| Tipologia | gita classica |
|---|---|
| Località di partenza | Rivoira |
| Comune | Perrero |
| Dislivello | 750 m |
| Quota massima raggiunta | 1914 m |
| Lunghezza | 10 km |
| Esposizione | NW |
| Difficoltà | MS (facile) |
| Difficoltà scala toponeige | 1.3 |
| Grado di esposizione | E1 |
Particolarità
Il Piano Friera è un modesto rilievo, dalla piatta sommità, che si eleva sulla dorsale che dal fondovalle della Val Chisone (a San Germano) si innalza fino alla vetta del Gran Truc, passando per il Colle di Laz Arâ. Questa gita è tipicamente invernale, e per percorrerla è necessario un abbondante innevamento. Le caratteristiche di dosso boscoso, radure non ripide e dorsale finale, ne fanno un itinerario percorribile anche quando le condizioni non permettono di pensare ad altre mete più ambiziose. Per la caratteristica conformazione orografica, questa gita si mantiene, soprattutto nella sua parte medio-bassa, al riparo dal vento. Molto panoramica è la dorsale finale, con ampia vista sulla pianura e sul Gran Truc.
Descrizione
a-b: Giunti alla Rivoira Superiore (1.160 m) imboccare la strada carrozzabile sterrata e non mantenuta sgombra da neve per il Colle di Laz Ara. Percorrerne il primo tornante; in corrispondenza del secondo tornante è visibile una palina (a quota 1.210 m circa) con indicazioni per varie borgate, compresa la borgata Tiriera. Seguire verso le borgate e abbandonare la pista che porta al Colle di Laz Ara.

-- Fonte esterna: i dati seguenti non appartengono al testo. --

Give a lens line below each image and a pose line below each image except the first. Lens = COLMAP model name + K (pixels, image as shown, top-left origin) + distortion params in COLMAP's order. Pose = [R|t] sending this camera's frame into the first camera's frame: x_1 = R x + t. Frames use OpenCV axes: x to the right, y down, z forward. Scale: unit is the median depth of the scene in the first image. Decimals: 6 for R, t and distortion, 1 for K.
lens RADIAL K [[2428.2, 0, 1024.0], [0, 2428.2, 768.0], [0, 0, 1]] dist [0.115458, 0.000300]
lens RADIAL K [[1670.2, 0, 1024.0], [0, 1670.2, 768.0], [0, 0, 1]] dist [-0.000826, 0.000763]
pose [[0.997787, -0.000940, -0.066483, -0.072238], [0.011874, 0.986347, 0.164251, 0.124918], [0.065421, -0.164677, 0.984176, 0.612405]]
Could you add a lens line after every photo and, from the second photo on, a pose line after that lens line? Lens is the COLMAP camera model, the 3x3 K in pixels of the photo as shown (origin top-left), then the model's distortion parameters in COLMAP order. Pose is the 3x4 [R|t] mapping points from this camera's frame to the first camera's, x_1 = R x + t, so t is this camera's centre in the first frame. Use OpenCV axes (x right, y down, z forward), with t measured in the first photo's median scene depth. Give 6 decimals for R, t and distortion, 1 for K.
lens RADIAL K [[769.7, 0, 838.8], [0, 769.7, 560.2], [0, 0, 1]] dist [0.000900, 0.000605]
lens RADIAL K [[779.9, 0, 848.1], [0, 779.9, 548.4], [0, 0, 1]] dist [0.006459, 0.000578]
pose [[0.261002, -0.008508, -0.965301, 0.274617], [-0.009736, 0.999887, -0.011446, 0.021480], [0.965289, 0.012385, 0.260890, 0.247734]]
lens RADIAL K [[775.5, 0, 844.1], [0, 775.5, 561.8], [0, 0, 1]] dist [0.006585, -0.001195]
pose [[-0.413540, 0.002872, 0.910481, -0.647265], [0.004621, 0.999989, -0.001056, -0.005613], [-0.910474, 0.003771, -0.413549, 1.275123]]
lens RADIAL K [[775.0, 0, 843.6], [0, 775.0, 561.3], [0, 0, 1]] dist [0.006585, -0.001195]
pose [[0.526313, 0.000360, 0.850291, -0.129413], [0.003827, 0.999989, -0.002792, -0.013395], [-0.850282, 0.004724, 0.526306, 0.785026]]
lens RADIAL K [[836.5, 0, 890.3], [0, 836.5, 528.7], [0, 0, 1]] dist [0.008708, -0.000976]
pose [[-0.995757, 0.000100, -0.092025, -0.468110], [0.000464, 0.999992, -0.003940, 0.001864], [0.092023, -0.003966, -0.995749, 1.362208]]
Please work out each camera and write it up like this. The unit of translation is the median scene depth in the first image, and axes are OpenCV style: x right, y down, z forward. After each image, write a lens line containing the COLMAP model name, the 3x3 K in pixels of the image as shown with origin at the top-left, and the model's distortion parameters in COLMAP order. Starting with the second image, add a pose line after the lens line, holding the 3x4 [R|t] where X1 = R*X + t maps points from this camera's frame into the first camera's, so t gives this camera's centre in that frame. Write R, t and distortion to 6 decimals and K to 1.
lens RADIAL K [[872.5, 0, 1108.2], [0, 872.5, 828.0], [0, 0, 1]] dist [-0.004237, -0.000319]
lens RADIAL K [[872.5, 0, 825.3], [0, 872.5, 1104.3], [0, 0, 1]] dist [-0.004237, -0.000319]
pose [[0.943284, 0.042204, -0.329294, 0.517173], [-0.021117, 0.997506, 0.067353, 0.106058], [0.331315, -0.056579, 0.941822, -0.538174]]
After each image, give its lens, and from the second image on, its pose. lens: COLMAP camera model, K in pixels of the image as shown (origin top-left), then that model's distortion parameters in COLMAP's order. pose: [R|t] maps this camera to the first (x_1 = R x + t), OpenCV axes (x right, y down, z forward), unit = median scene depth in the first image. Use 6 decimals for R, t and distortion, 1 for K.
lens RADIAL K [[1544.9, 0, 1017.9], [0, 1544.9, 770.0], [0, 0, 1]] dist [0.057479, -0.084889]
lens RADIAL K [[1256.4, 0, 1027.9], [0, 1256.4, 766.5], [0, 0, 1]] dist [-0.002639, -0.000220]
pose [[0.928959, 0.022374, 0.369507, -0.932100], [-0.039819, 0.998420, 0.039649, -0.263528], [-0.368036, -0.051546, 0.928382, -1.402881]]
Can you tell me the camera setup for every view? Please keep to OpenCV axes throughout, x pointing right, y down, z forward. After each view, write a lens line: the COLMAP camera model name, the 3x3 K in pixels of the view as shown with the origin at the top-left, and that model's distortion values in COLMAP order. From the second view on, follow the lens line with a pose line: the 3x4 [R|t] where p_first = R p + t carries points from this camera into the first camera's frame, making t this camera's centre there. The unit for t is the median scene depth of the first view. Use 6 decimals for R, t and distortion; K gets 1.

b-c: Continuare lungo la strada in falso piano, oltrepassando diverse borgate fino agli ampi prati della borgata Tiriera, dove è anche presente una vasca con fontana. Continuare sulla strada fino agli ultimi caseggiati della borgata, a quota 1.340 m circa.
c-d: Giunti a questo punto, deviare a sinistra, e cominciare a risalire il dosso boscoso, tenendo grosso modo come riferimento il dosso stesso, intersecando più volte le tracce di un vecchio sentiero. A quota 1.480 m, si transita sul piano di una ampia strada, verosimilmente utilizzata per scopi di gestione forestale. Continuare a seguire il dosso, in direzione sud-est, fin quando questo sfuma nelle ampie radure a quota 1.660 m.
d-e: Dalle radure puntare, senza percorso obbligato, alla cresta contro il cielo, fino a raggiungerla, circa a quota 1.760 m, nei pressi della quota nominata Clot Bousìou.
e-f: Percorrere l’ampia dorsale fino alla larga e pianeggiante sommità del Piano Friera a 1.914 m.
Discesa
A piacere, seguendo l’itinerario di salita.